Lisa: I am a widow and will be 60 in two months. I was married to my husband for 12 years. He died in 1993, and I have never remarried. I want to apply for survivor’s benefits to get my late husband’s Social Security benefits. I want to postpone taking my own until after I am 66. Is there anything that I should be concerned about before I start the application process? I know Social Security is very complex, and I want to avoid making any mistakes.

Phil Moeller: Unlike other claiming situations, survivor benefits do not trigger Social Security’s “deeming” rules. This means you can file for a survivor benefit without also triggering a claim for your own retirement benefits at the same time. Alternatively, you can file for retirement without triggering your survivor claim. Because of this, it’s important for you to learn how your survivor benefits will compare with your own retirement benefits.

While you can take survivor benefits as early as age 60, they will be reduced at that claiming age and don’t reach their maximum value unless you wait until your full retirement age to claim them.

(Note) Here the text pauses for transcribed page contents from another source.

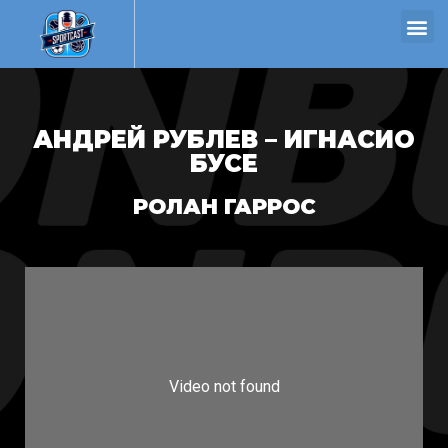
АНДРЕЙ РУБЛЕВ – ИГНАСИО
БУСЕ
РОЛАН ГАРРОС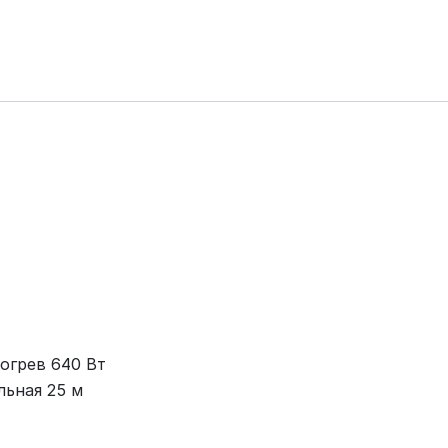
огрев 640 Вт
льная 25 м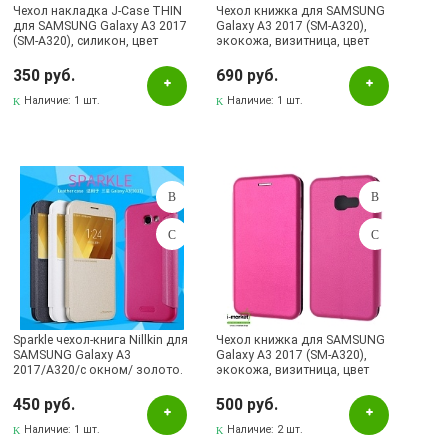
Чехол накладка J-Case THIN
Чехол книжка для SAMSUNG
для SAMSUNG Galaxy A3 2017
Galaxy A3 2017 (SM-A320),
(SM-A320), силикон, цвет
экокожа, визитница, цвет
розовое золото
золотистый.
350 руб.
690 руб.
Наличие:
1 шт.
Наличие:
1 шт.
Sparkle чехол-книга Nillkin для
Чехол книжка для SAMSUNG
SAMSUNG Galaxy A3
Galaxy A3 2017 (SM-A320),
2017/A320/с окном/ золото.
экокожа, визитница, цвет
малиновый.
450 руб.
500 руб.
Наличие:
1 шт.
Наличие:
2 шт.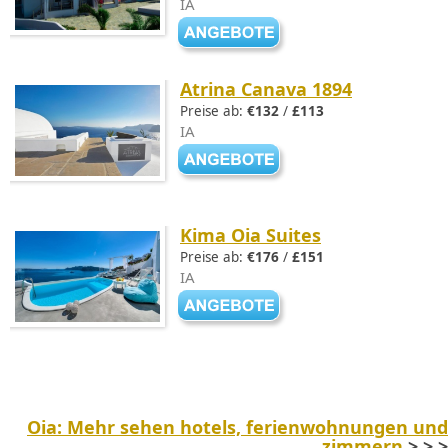
IA
Atrina Canava 1894
Preise ab:
€132
/
£113
IA
Kima Oia Suites
Preise ab:
€176
/
£151
IA
Oia: Mehr sehen hotels, ferienwohnungen und
zimmern
> > >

Your own retirement benefits, by contrast, can be claimed as early as age 62, but will grow in value by 7 to 8 percent a year for each year you delay claiming them until you turn 70, when they reach their maximum value.

I would begin by figuring out the values of these two benefits at different claiming ages. You can open an online “my Social Security” account to help you with these calculations. It would also help if you can get access to your late husband’s work history or have someone from Social Security help you calculate your widow’s benefit at different claiming ages.

If your retirement benefit will be the larger of the two, then you should file for your widow’s benefit as soon as you turn 60. While it will be reduced, you know now that you will shift to your larger retirement benefit later. In that case, the cumulative amount of these reduced survivor payments will still be maximized by beginning them right away.

On the other hand, if your widow’s payments are going to be larger than your own retirement benefits, you would want to delay taking them until they reach their maximum amount at your full retirement age. In this case, you would begin taking your own retirement benefit at 62 (the earliest you can do so) and then switch to your survivor benefit at your full retirement age.

Whatever you decide, make sure you express your claiming preferences very clearly to Social Security. I prefer face-to-face meetings in a Social Security office, but understand that it can be difficult to schedule appointments.